Required action: Change "Envío" to "Entrega" in the text of the records below and reproduce it with nothing else altered. Omit the pictures from your answer.

*** Opening Supplied data ***

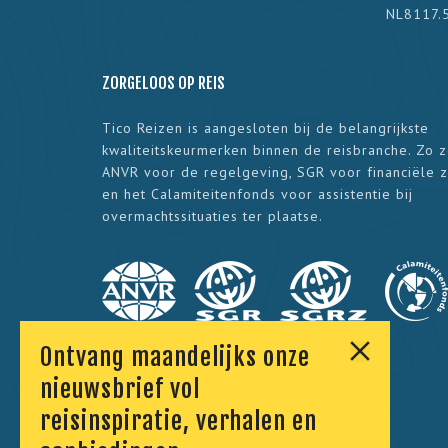
NL8117.
ZORGELOOS OP REIS
Tico Reizen is aangesloten bij de belangrijkste
kwaliteitskeurmerken binnen de reisbranche. Zo 
ANVR voor de regelgeving, SGR voor financiële 
en het Calamiteitenfonds voor assistentie bij
overmachtssituaties ter plaatse.
Ontvang maandelijks onze
nieuwsbrief vol
reisinspiratie, verhalen en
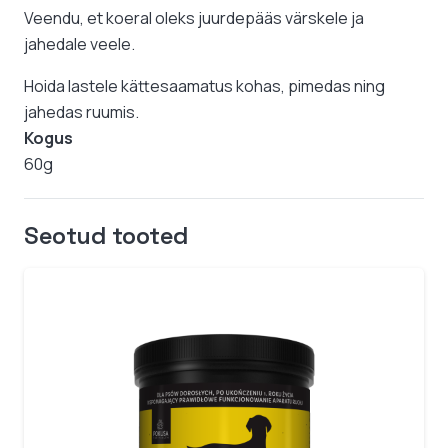
Veendu, et koeral oleks juurdepääs värskele ja
jahedale veele.
Hoida lastele kättesaamatus kohas, pimedas ning
jahedas ruumis.
Kogus
60g
Seotud tooted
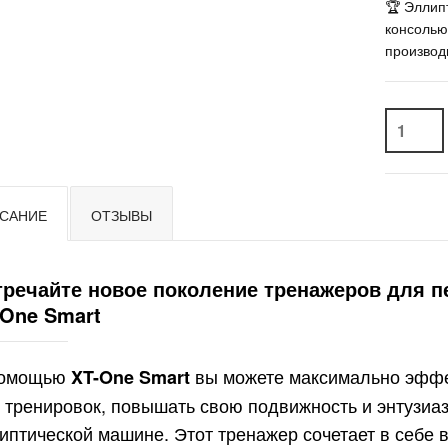
🏆 Эллип
консолью
производ
САНИЕ
ОТЗЫВЫ
тречайте новое поколение тренажеров для п
-One Smart
помощью
вы можете максимально эффе
XT-One Smart
 тренировок, повышать свою подвижность и энтузиа
иптической машине. Этот тренажер сочетает в себе 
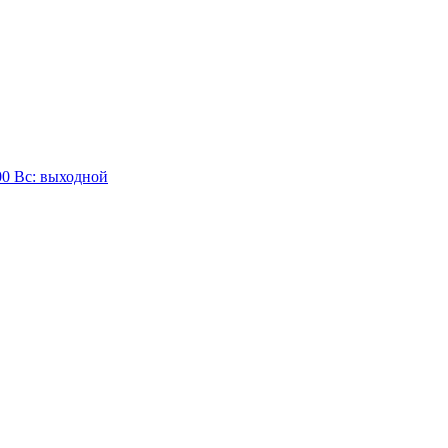
:00 Вc: выходной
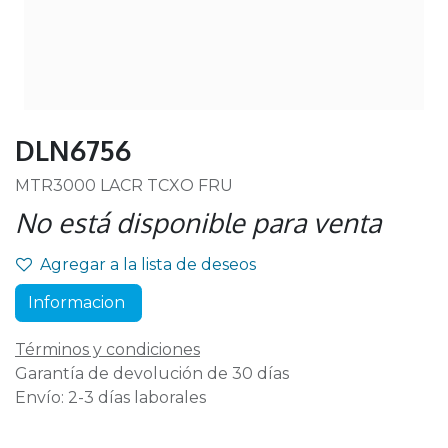
DLN6756
MTR3000 LACR TCXO FRU
No está disponible para venta
Agregar a la lista de deseos
Informacion
Términos y condiciones
Garantía de devolución de 30 días
Envío: 2-3 días laborales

*** Closing Supplied data ***

Output of the exercise:
NL8117.
ZORGELOOS OP REIS
Tico Reizen is aangesloten bij de belangrijkste
kwaliteitskeurmerken binnen de reisbranche. Zo 
ANVR voor de regelgeving, SGR voor financiële 
en het Calamiteitenfonds voor assistentie bij
overmachtssituaties ter plaatse.
Ontvang maandelijks onze
nieuwsbrief vol
reisinspiratie, verhalen en
Veendu, et koeral oleks juurdepääs värskele ja
jahedale veele.
Hoida lastele kättesaamatus kohas, pimedas ning
jahedas ruumis.
Kogus
60g
Seotud tooted
🏆 Эллип
консолью
производ
САНИЕ
ОТЗЫВЫ
тречайте новое поколение тренажеров для п
-One Smart
помощью
вы можете максимально эффе
XT-One Smart
 тренировок, повышать свою подвижность и энтузиа
иптической машине. Этот тренажер сочетает в себе 
:00 Вc: выходной
DLN6756
MTR3000 LACR TCXO FRU
No está disponible para venta
Agregar a la lista de deseos
Informacion
Términos y condiciones
Garantía de devolución de 30 días
Entrega: 2-3 días laborales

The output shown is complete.